The bookstore has also published many leading books including Tarikh al-Asha'er (History of the Tribes) by Muhammad-Baqir al-Jalali, and Asha'er Maysan (Tribes of Maysan) by Jabbar al-Jueybri.

== Personal life ==
al-Rahmani married Khilfa al-Milliya, the daughter of Sheikh Baqir al-Milliya in 1933. He had seven children, five sons and two daughters. Sami is the oldest who died in 2005. His son Dawood is a poet. His sons Riyadh, and Ali are both geologists.

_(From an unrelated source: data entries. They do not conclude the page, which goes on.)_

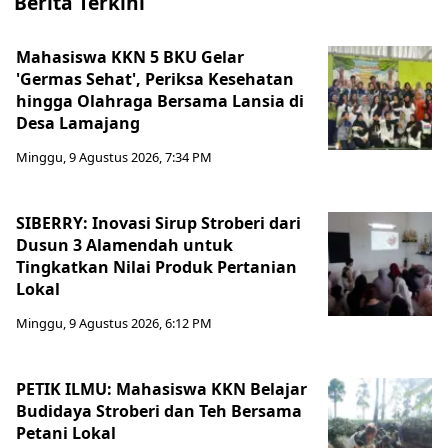
Berita Terkini
Mahasiswa KKN 5 BKU Gelar
'Germas Sehat', Periksa Kesehatan
hingga Olahraga Bersama Lansia di
Desa Lamajang
Minggu, 9 Agustus 2026, 7:34 PM
SIBERRY: Inovasi Sirup Stroberi dari
Dusun 3 Alamendah untuk
Tingkatkan Nilai Produk Pertanian
Lokal
Minggu, 9 Agustus 2026, 6:12 PM
PETIK ILMU: Mahasiswa KKN Belajar
Budidaya Stroberi dan Teh Bersama
Petani Lokal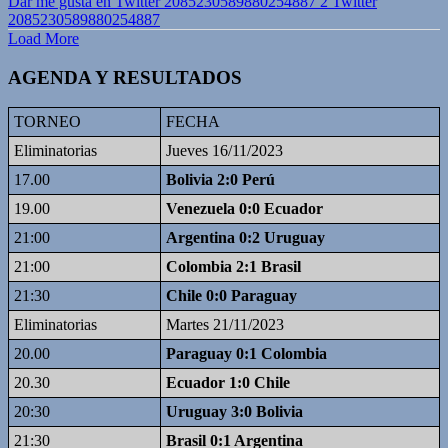
Dar me gusta en Twitter 2085230589880254887
2
Twitter
2085230589880254887
Load More
AGENDA Y RESULTADOS
TORNEO
FECHA
Eliminatorias
Jueves 16/11/2023
17.00
Bolivia 2:0 Perú
19.00
Venezuela 0:0 Ecuador
21:00
Argentina 0:2 Uruguay
21:00
Colombia 2:1 Brasil
21:30
Chile 0:0 Paraguay
Eliminatorias
Martes 21/11/2023
20.00
Paraguay 0:1 Colombia
20.30
Ecuador 1:0 Chile
20:30
Uruguay 3:0 Bolivia
21:30
Brasil 0:1 Argentina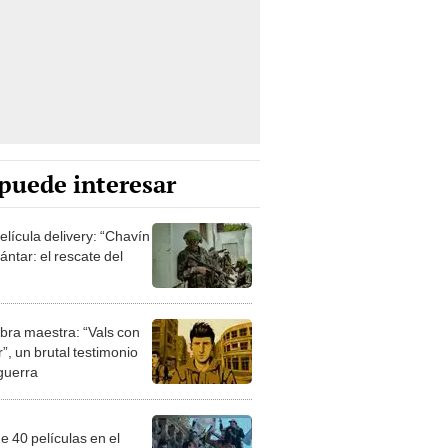
puede interesar
elícula delivery: “Chavín
ntar: el rescate del
bra maestra: “Vals con
”, un brutal testimonio
 guerra
e 40 películas en el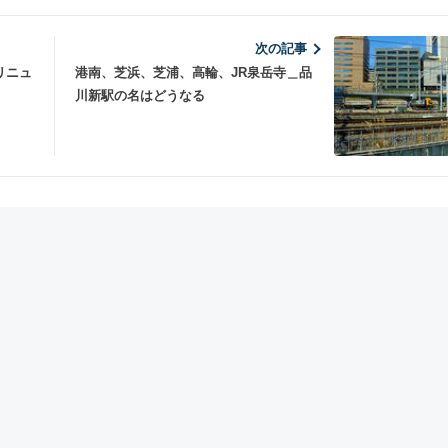
次の記事
リニュ
港南、芝浜、芝浦、高輪、JR泉岳寺＿品
川新駅の名はどうなる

Adolf Hitler's stance against the British had a massive appeal on Iraqis. al-Rahmani who did not admire him for his personality or Nazism, did for his Anglophobia. This appeal inspired al-Rahmani to don the toothbrush moustache, and go as far as to name his newborn, Hitler. On September 28, 1938, he had a baby son, and decided to name him Hitler. He was met with disdain from the Jews of Amarah, and they stopped visiting his home. A while later, Hitler fell ill, and his mother and aunties believed it was from the curses of the Jewish ladies. To his displeasure, al-Rahmani's wife forced him to rename their son, and they called him Samir. However, the child died a few months later.

== Death ==
Al-Rahmani died on the eve of the US invasion of Iraq, on April 8, 2003.